Há quem nos procure para dizer das cores uma linguagem surreal, uma espécie de metamorfose, de encantamento. Nesse sentido, somos público indefinido, mas capaz de sair de casa mesmo que desencontrados do reconhecimento artístico de alguém que nos surpreende de mistério surreal ou realidade.
A Fundação Cupertino de Miranda tem no seu espaço em Famalicão uma exposição “Sonhos e Metamorfoses: O Surrealismo de Paula Rego”, onde pode admirar, até 4 de Janeiro de 2026, pinturas representativas de várias fases da carreira da artista, centrada no surrealismo.
O universo imagético de Paula Rego (1935-2022) deu os primeiros voos com uma linguagem figurativa inspirada na infância e no país natal. O caminho da fantasia sempre ocupou o espaço criativo da artista. O interesse precoce pelo surrealismo, justifica-se pela forma de expressão muito semelhante à sua imagética pessoal: “Havia livros de arte em casa. Meu pai dava-me livros depois de ver que era isso que me interessava. Quando tinha 14 anos, comprou-me um livro sobre Dadá e Surrealismo. Era como um livro de histórias; simplesmente maravilhoso estar a ver aquelas ilustrações. Revelação, não posso dizer que fosse, pois para mim era exactamente como um livro de contos de fadas. Não me deu surpresas. Eu estava habituada a imagens daquelas”.
Quando encontramos alguém que nos diz que “a exposição apresenta obras com temáticas e métodos próximos do surrealismo, como as ‘pinturas-colagem’ dos anos 1960 e figuras oníricas que evocam sonhos e encantamento”, percebemos que é um convite ao nosso olhar, à nossa capacidade de interpretar porque “nelas, criaturas fantásticas surgem em cenários de poder, sedução e mistério, remetendo ao amor, ao medo e ao inexplicável. A metamorfose é central no seu processo criativo, enquanto metáfora da própria criação artística”.
Sabemos do belo, sem saber como musicar a intenção, o texto de cores que nos apresenta, a negritude, o espanto, o fantástico ou a generosidade de nos entendermos, porque a “construção das imagens obedece a um impulso que é próprio dos sonhos, num jogo constante de dissimulação e revelação. Também as criaturas fantásticas que povoam algumas das obras apresentadas e o modo como interagem remetem para um universo onírico, um mundo de sonhos de magnético encantamento para onde somos irremediavelmente puxados. O onírico, o maravilhoso, o enigmático e o misterioso estão sempre presentes quando configura situações de encantamento. Estas podem ser definidas como imagens daquilo que não pode ser explicado em termos naturalísticos e surgem quando a artista trata temas como o amor, o medo e os mistérios”.

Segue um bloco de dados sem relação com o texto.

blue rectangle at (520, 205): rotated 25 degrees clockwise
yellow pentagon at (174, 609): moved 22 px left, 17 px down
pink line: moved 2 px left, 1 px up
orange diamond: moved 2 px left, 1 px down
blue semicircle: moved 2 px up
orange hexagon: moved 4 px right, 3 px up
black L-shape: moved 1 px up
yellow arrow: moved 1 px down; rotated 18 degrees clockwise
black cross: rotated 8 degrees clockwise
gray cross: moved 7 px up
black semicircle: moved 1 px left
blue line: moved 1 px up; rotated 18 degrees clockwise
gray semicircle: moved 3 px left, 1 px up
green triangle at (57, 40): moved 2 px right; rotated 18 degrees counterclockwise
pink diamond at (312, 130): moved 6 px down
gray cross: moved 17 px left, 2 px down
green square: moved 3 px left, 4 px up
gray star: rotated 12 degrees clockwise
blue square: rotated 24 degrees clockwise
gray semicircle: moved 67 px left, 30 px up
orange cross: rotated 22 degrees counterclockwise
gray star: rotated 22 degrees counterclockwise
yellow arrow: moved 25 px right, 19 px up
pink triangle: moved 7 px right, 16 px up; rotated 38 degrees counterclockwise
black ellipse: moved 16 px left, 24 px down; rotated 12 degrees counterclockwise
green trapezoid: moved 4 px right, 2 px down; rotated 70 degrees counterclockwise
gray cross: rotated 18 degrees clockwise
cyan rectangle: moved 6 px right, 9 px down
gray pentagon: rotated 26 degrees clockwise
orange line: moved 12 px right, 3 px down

É neste contexto de encantamento que surgem os animais humanizados que convivem nas suas obras, colocados em situações de poder e de sedução, assumindo a forma de criaturas benignas e, outras vezes, assustadoras. A ideia da metamorfose serve-lhe, de igual modo, enquanto analogia para a criação artística: “Todo o meu trabalho tem que ver com metamorfose. Ela surge na própria criação física do quadro, na tentativa e erro do trabalho.”
A Curadoria da Exposição é da responsabilidade de: Catarina Alfaro, Marlene Oliveira e Perfecto E. Cuadrado.